> _Set task A_
In the entries of CAD parts, switch "skCircle" to "skEllipse" wherever it appears in the lines from the start of the entries up to and including the line with "v(15.8, 61.91) *". Keep everything else unchanged, and give those lines back without the pictures.

Python Programs

Practice Code Examples

Hands-on Python programs to practice and master programming concepts. From basic to advanced level.

Python 3 ✓ Practice 10+ Programs Interview Prep
01

Basic Programs

#1 Check Prime Number Basic
Python
def is_prime(n):
    if n < 2: return False
    for i in range(2, int(n**0.5) + 1):
        if n % i == 0: return False
    return True

print(is_prime(17))  # True
print(is_prime(4))   # False
#2 Factorial of a Number Basic
Python
def factorial(n):
    if n == 0 or n == 1: return 1
    result = 1
    for i in range(2, n + 1):
        result *= i
    return result

# Using recursion
def factorial_rec(n):
    if n <= 1: return 1
    return n * factorial_rec(n - 1)

print(factorial(5))  # 120
#3 Fibonacci Sequence Basic
Python
def fibonacci(n):
    if n <= 0: return []
    if n == 1: return [0]

    seq = [0, 1]
    for i in range(2, n):
        seq.append(seq[-1] + seq[-2])
    return seq

print(fibonacci(10))  # [0, 1, 1, 2, 3, 5, 8, 13, 21, 34]
#4 Reverse a String Basic
Python
def reverse_string(s):
    return s[::-1]

# Using two pointers
def reverse_two_ptr(s):
    chars = list(s)
    left, right = 0, len(s) - 1
    while left < right:
        chars[left], chars[right] = chars[right], chars[left]
        left += 1
        right -= 1
    return ''.join(chars)

print(reverse_string("hello"))  # "olleh"
#5 Check Palindrome Basic
Python
def is_palindrome(s):
    s = s.lower().replace(" ", "")
    return s == s[::-1]

# Two pointer approach
def is_palindrome_tp(s):
    left, right = 0, len(s) - 1
    while left < right:
        if s[left] != s[right]: return False
        left += 1
        right -= 1
    return True

print(is_palindrome("A man a plan a canal Panama"))  # True
02

Intermediate Programs

#6 Binary Search Intermediate
Python
def binary_search(arr, target):
    left, right = 0, len(arr) - 1

    while left <= right:
        mid = (left + right) // 2
        if arr[mid] == target:
            return mid
        elif arr[mid] < target:
            left = mid + 1
        else:
            right = mid - 1
    return -1

arr = [1, 3, 5, 7, 9, 11]
print(binary_search(arr, 7))  # 3
print(binary_search(arr, 2))  # -1
#7 Bubble Sort Intermediate
Python
def bubble_sort(arr):
    n = len(arr)

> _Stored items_
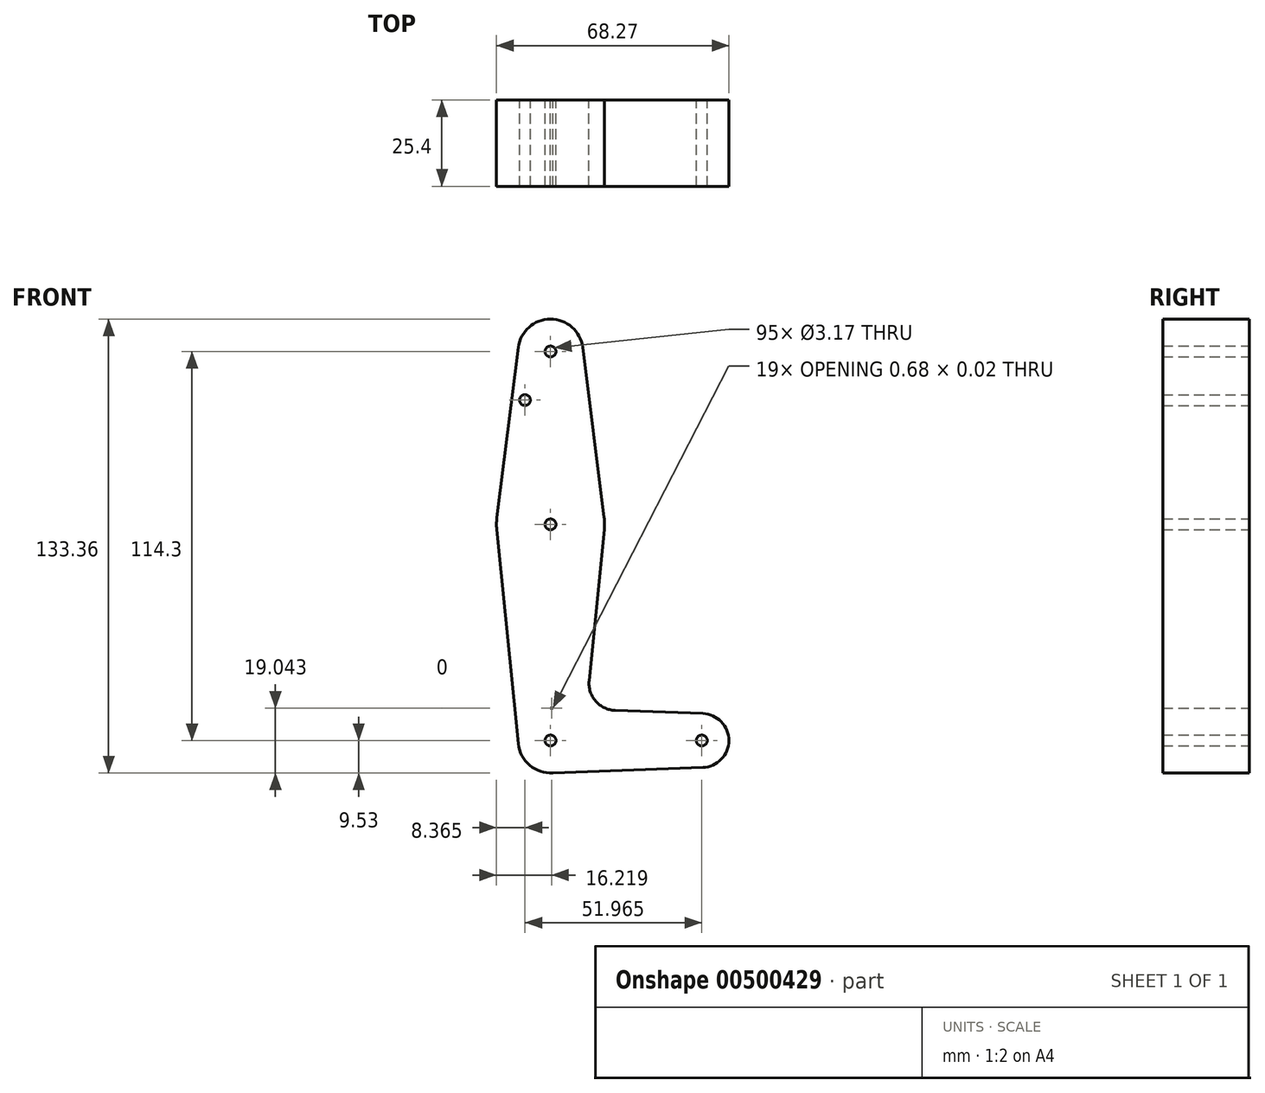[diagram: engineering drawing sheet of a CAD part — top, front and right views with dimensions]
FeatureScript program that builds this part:
annotation { "Feature Type Name" : "Feature", "Feature Type Description" : "" }
export const myFeature = defineFeature(function(context is Context, id is Id, definition is map)
    precondition{}
    {
        {
            var Q0;
            Q0=qCreatedBy(makeId("Front.planeOp"),FACE);
            var sketch = newSketch(context, id + "F0", { "sketchPlane" : qUnion([Q0])});
            skLineSegment(sketch, "E0", {"start": v(0, 114.3) * mm, "end": v(0, 0) * mm, "construction": true});
            skLineSegment(sketch, "E1", {"start": v(0, 0) * mm, "end": v(44.45, 0) * mm, "construction": true});
            skCircle(sketch, "E2", {"center": v(0, 114.3) * mm, "radius": 9.53 * mm});
            skCircle(sketch, "E3", {"center": v(0, 63.5) * mm, "radius": 15.88 * mm});
            skCircle(sketch, "E4", {"center": v(0, 0) * mm, "radius": 9.53 * mm});
            skCircle(sketch, "E5", {"center": v(44.45, 0) * mm, "radius": 7.94 * mm});
            skLineSegment(sketch, "E6", {"start": v(-9.45, 115.5) * mm, "end": v(-15.75, 65.48) * mm});
            skLineSegment(sketch, "E7", {"start": v(9.45, 115.5) * mm, "end": v(15.75, 65.48) * mm});
            skLineSegment(sketch, "E8", {"start": v(15.8, 61.91) * mm, "end": v(11.34, 17.59) * mm});
            skLineSegment(sketch, "E9", {"start": v(-15.8, 61.91) * mm, "end": v(-9.48, -0.95) * mm});
            skLineSegment(sketch, "E10", {"start": v(0, 9.53) * mm, "end": v(0.68, 9.5) * mm});
            skLineSegment(sketch, "E11", {"start": v(0, -9.53) * mm, "end": v(44.73, -7.93) * mm});
            skCircle(sketch, "E12", {"center": v(0, 114.3) * mm, "radius": 1.59 * mm});
            skCircle(sketch, "E13", {"center": v(-7.51, 100.03) * mm, "radius": 1.59 * mm});
            skCircle(sketch, "E14", {"center": v(0, 63.5) * mm, "radius": 1.59 * mm});
            skCircle(sketch, "E15", {"center": v(0, 0) * mm, "radius": 1.59 * mm});
            skCircle(sketch, "E16", {"center": v(44.45, 0) * mm, "radius": 1.59 * mm});
            skLineSegment(sketch, "E17.trimOffspring", {"start": v(18.97, 8.85) * mm, "end": v(44.73, 7.93) * mm});
            skLineSegment(sketch, "E18.trimOffspring", {"start": v(9.57, 0) * mm, "end": v(9.48, -0.95) * mm});
            skPoint(sketch, "E19.visualSharp", {"position": v(10.5, 9.15) * mm});
            skArc(sketch, "E19.filletArc", {"start": v(11.34, 17.59) * mm, "mid": v(13.26, 11.57) * mm, "end": v(18.97, 8.85) * mm});
            skSolve(sketch);
        }
        {
            var Q0;
            Q0 = qSketchRegion(id + "F0", true);
            extrude(context, id + "F1", {"entities" : qUnion([Q0]), "depth" : 25.4 * mm});
        }
    });
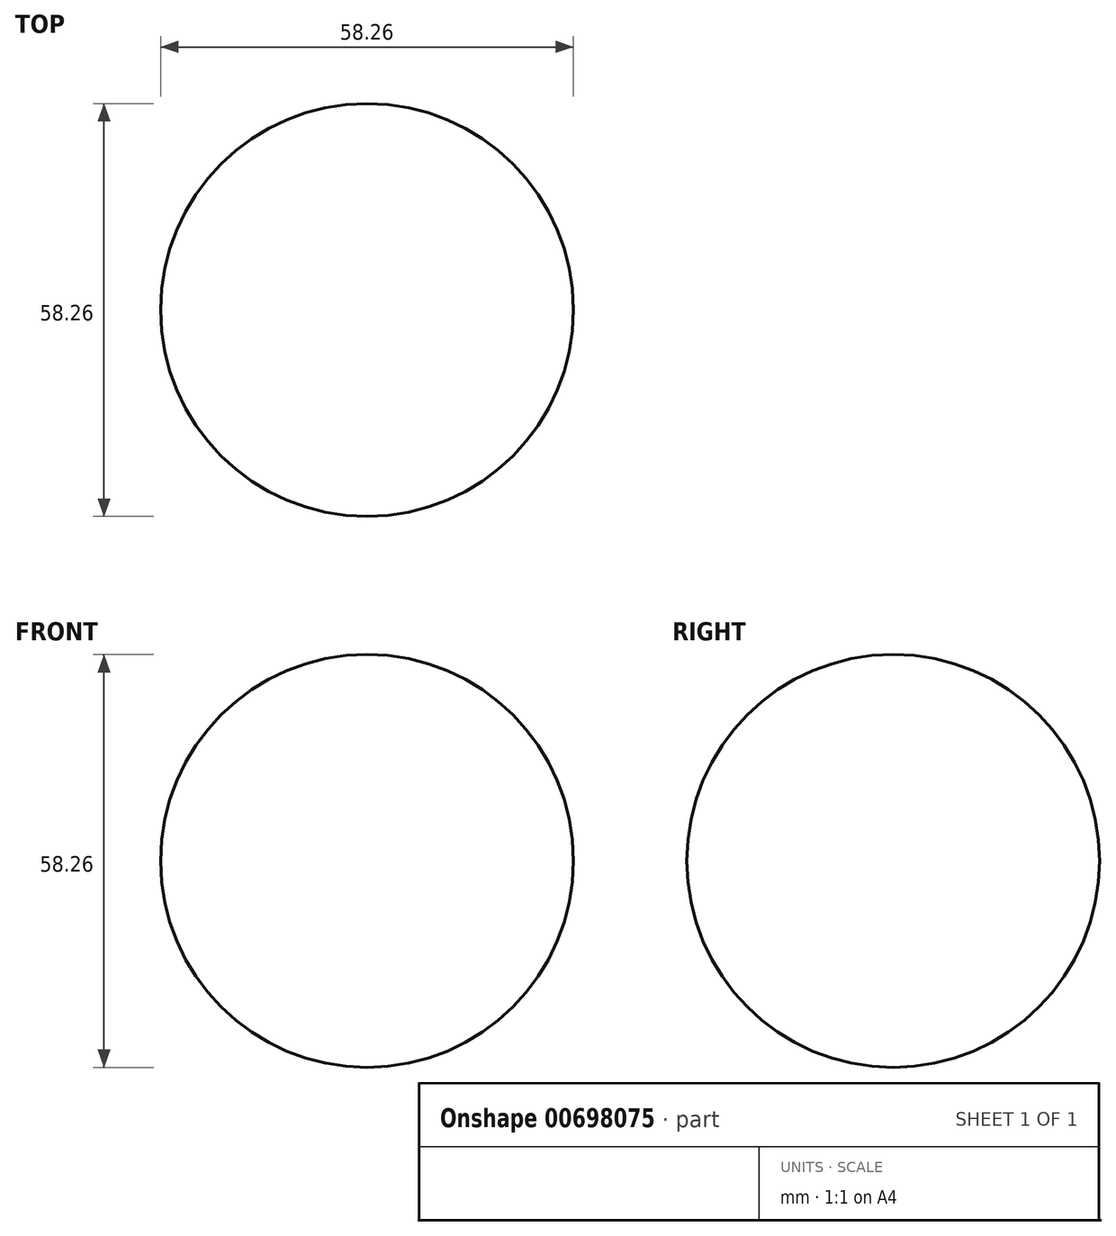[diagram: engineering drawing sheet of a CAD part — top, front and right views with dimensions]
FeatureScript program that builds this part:
annotation { "Feature Type Name" : "Feature", "Feature Type Description" : "" }
export const myFeature = defineFeature(function(context is Context, id is Id, definition is map)
    precondition{}
    {
        {
            var Q0;
            Q0=qCreatedBy(makeId("Front.planeOp"),FACE);
            var sketch = newSketch(context, id + "F0", { "sketchPlane" : qUnion([Q0])});
            skCircle(sketch, "E0", {"center": v(0, 0) * mm, "radius": 29.13 * mm});
            skLineSegment(sketch, "E1", {"start": v(0, 0) * mm, "end": v(56.06, 0) * mm});
            skLineSegment(sketch, "E2", {"start": v(56.06, 0) * mm, "end": v(-46.74, 0) * mm});
            skSolve(sketch);
        }
        {
            var Q0;
            {var subQ0=sQuery(id+"F0.wireOp",EDGE,"E2");var subQ4=makeQuery(id+"F0.imprint","IMPRINT",VERTEX,{"derivedFrom":subQ0});Q0=makeQuery(id+"F0.imprint","IMPRINT",FACE,{"disambiguationData":[TD([[makeQuery(id+"F0.imprint","IMPRINT",EDGE,{"disambiguationData":[TD([[subQ4,1.0]])],"derivedFrom":subQ0}),-1.0]])]});}
            var Q1;
            Q1=sQuery(id+"F0.wireOp",EDGE,"E2");
            revolve(context, id + "F1", {"entities" : qUnion([Q0]), "axis" : qUnion([Q1]), "revolveType" : RevolveType.FULL, "surfaceOperationType" : NewSurfaceOperationType.NEW});
        }
    });
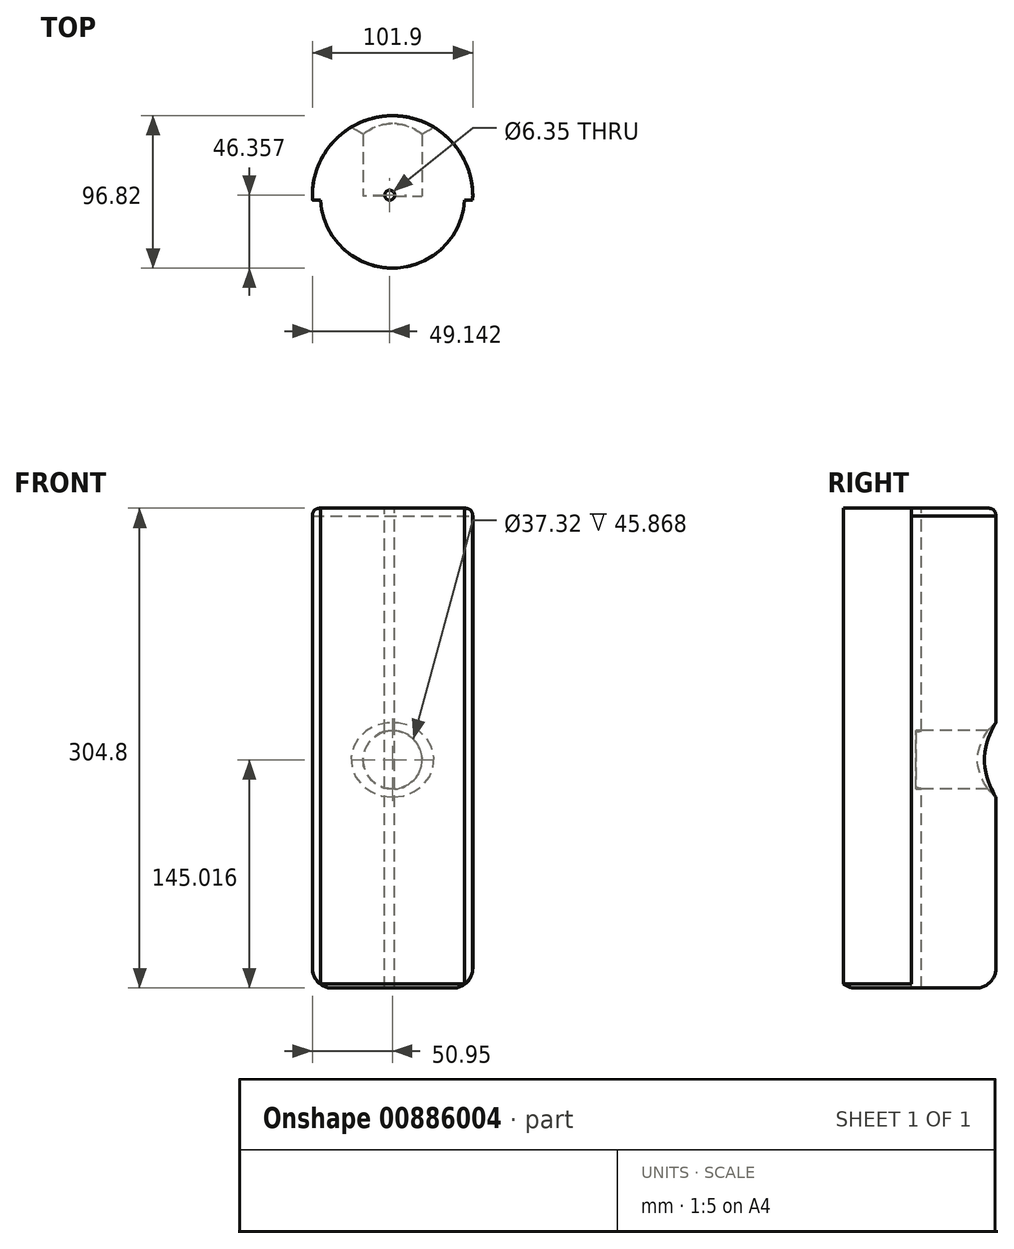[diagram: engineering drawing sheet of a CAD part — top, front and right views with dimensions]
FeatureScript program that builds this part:
annotation { "Feature Type Name" : "Feature", "Feature Type Description" : "" }
export const myFeature = defineFeature(function(context is Context, id is Id, definition is map)
    precondition{}
    {
        {
            var Q0;
            Q0=qCreatedBy(makeId("Top.planeOp"),FACE);
            var sketch = newSketch(context, id + "F0", { "sketchPlane" : qUnion([Q0])});
            skCircle(sketch, "E0", {"center": v(0, 0) * mm, "radius": 50.95 * mm});
            skSolve(sketch);
        }
        {
            var Q0;
            Q0 = qSketchRegion(id + "F0", true);
            extrude(context, id + "F1", {"entities" : qUnion([Q0]), "depth" : 304.8 * mm, "offsetDistance" : 25.4 * mm});
        }
        {
            var Q0;
            Q0=qCreatedBy(makeId("Front.planeOp"),FACE);
            var sketch = newSketch(context, id + "F2", { "sketchPlane" : qUnion([Q0])});
            skCircle(sketch, "E1", {"center": v(0, 145.02) * mm, "radius": 18.66 * mm});
            skSolve(sketch);
        }
        {
            var Q0;
            Q0 = qSketchRegion(id + "F2", true);
            extrude(context, id + "F3", {"entities" : qUnion([Q0]), "operationType" : NewBodyOperationType.REMOVE, "endBound" : BoundingType.THROUGH_ALL, "oppositeDirection" : true, "depth" : 25.4 * mm, "offsetDistance" : 25.4 * mm});
        }
        {
            var Q0;
            Q0=makeQuery(id+"F1.opExtrude","CAP_EDGE",EDGE,{"disambiguationData":[OSD([sQuery(id+"F0.wireOp",EDGE,"E0")])],"isStart":true});
            fillet(context, id + "F4", {"entities" : qUnion([Q0]), "radius" : 12.7 * mm, "tangentPropagation" : true, "allowEdgeOverflow" : false});
        }
        {
            var Q0;
            Q0=makeQuery(id+"F3.boolean.opBoolean","INTERSECT",EDGE,{"derivedFrom":[makeQuery(id+"F1.opExtrude","SWEPT_FACE",FACE,{"disambiguationData":[OSD([sQuery(id+"F0.wireOp",EDGE,"E0")])]}),makeQuery(id+"F3.opExtrude","SWEPT_FACE",FACE,{"disambiguationData":[OSD([sQuery(id+"F2.wireOp",EDGE,"E1")])]})]});
            chamfer(context, id + "F5", {"entities" : qUnion([Q0]), "width" : 5.08 * mm, "tangentPropagation" : true});
        }
        {
            var Q0;
            Q0=makeQuery(id+"F1.opExtrude","CAP_EDGE",EDGE,{"disambiguationData":[OSD([sQuery(id+"F0.wireOp",EDGE,"E0")])],"isStart":false});
            fillet(context, id + "F6", {"entities" : qUnion([Q0]), "tangentPropagation" : true, "crossSection" : FilletCrossSection.CURVATURE, "radius" : 5.08 * mm, "magnitude" : 0.5, "defaultsChanged" : false, "vertexSettings" : []});
        }
        {
            var Q0;
            Q0=makeQuery(id+"F1.opExtrude","CAP_FACE",FACE,{"disambiguationData":[OSD([sQuery(id+"F0.wireOp",EDGE,"E0")])],"isStart":false});
            var sketch = newSketch(context, id + "F7", { "sketchPlane" : qUnion([Q0])});
            skLineSegment(sketch, "E2.bottom", {"start": v(-96.32, -2.57) * mm, "end": v(89.81, -2.57) * mm});
            skLineSegment(sketch, "E2.top", {"start": v(-96.32, -75.73) * mm, "end": v(89.81, -75.73) * mm});
            skLineSegment(sketch, "E2.left", {"start": v(-96.32, -2.57) * mm, "end": v(-96.32, -75.73) * mm});
            skLineSegment(sketch, "E2.right", {"start": v(89.81, -2.57) * mm, "end": v(89.81, -75.73) * mm});
            skSolve(sketch);
        }
        {
            var Q0;
            Q0=makeQuery(id+"F7.imprint","IMPRINT",FACE,{"disambiguationData":[TD([[makeQuery(id+"F7.imprint","IMPRINT",EDGE,{"derivedFrom":sQuery(id+"F7.wireOp",EDGE,"E2.top")}),1.0]])]});
            extrude(context, id + "F8", {"entities" : qUnion([Q0]), "operationType" : NewBodyOperationType.REMOVE, "endBound" : BoundingType.THROUGH_ALL, "oppositeDirection" : true, "depth" : 25.4 * mm, "offsetDistance" : 25.4 * mm});
        }
        {
            var Q0;
            Q0=makeQuery(id+"F1.opExtrude","CAP_FACE",FACE,{"disambiguationData":[OSD([sQuery(id+"F0.wireOp",EDGE,"E0")])],"isStart":false});
            var sketch = newSketch(context, id + "F9", { "sketchPlane" : qUnion([Q0])});
            skCircle(sketch, "E3", {"center": v(-1.8, 0.49) * mm, "radius": 17.62 * mm});
            skSolve(sketch);
        }
        {
            var Q0;
            Q0=sQuery(id+"F9.wireOp",VERTEX,"E3.center");
            var Q1;
            Q1=makeQuery(id+"F1.opExtrude","SWEPT_BODY",BODY,{"disambiguationData":[OSD([sQuery(id+"F0.wireOp",EDGE,"E0")])]});
            hole(context, id + "F10", {"style" : HoleStyle.SIMPLE, "endStyle" : HoleEndStyle.THROUGH, "holeDiameter" : 6.35 * mm, "majorDiameter" : 6.35 * mm, "isTappedThrough" : true, "tappedDepth" : 12.7 * mm, "tapClearance" : 3, "locations" : qUnion([Q0]), "scope" : qUnion([Q1])});
        }
    });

> _Set task B_
From the Python practice programs text, output the passage from "seq = [0, 1]" up to and including "chars = list(s)", copied character for character.

> _Final answer A_
[diagram: engineering drawing sheet of a CAD part — top, front and right views with dimensions]
FeatureScript program that builds this part:
annotation { "Feature Type Name" : "Feature", "Feature Type Description" : "" }
export const myFeature = defineFeature(function(context is Context, id is Id, definition is map)
    precondition{}
    {
        {
            var Q0;
            Q0=qCreatedBy(makeId("Front.planeOp"),FACE);
            var sketch = newSketch(context, id + "F0", { "sketchPlane" : qUnion([Q0])});
            skLineSegment(sketch, "E0", {"start": v(0, 114.3) * mm, "end": v(0, 0) * mm, "construction": true});
            skLineSegment(sketch, "E1", {"start": v(0, 0) * mm, "end": v(44.45, 0) * mm, "construction": true});
            skEllipse(sketch, "E2", {"center": v(0, 114.3) * mm, "radius": 9.53 * mm});
            skEllipse(sketch, "E3", {"center": v(0, 63.5) * mm, "radius": 15.88 * mm});
            skEllipse(sketch, "E4", {"center": v(0, 0) * mm, "radius": 9.53 * mm});
            skEllipse(sketch, "E5", {"center": v(44.45, 0) * mm, "radius": 7.94 * mm});
            skLineSegment(sketch, "E6", {"start": v(-9.45, 115.5) * mm, "end": v(-15.75, 65.48) * mm});
            skLineSegment(sketch, "E7", {"start": v(9.45, 115.5) * mm, "end": v(15.75, 65.48) * mm});
            skLineSegment(sketch, "E8", {"start": v(15.8, 61.91) * mm, "end": v(11.34, 17.59) * mm});

> _Final answer B_
seq = [0, 1]
    for i in range(2, n):
        seq.append(seq[-1] + seq[-2])
    return seq

print(fibonacci(10))  # [0, 1, 1, 2, 3, 5, 8, 13, 21, 34]
#4 Reverse a String Basic
Python
def reverse_string(s):
    return s[::-1]

# Using two pointers
def reverse_two_ptr(s):
    chars = list(s)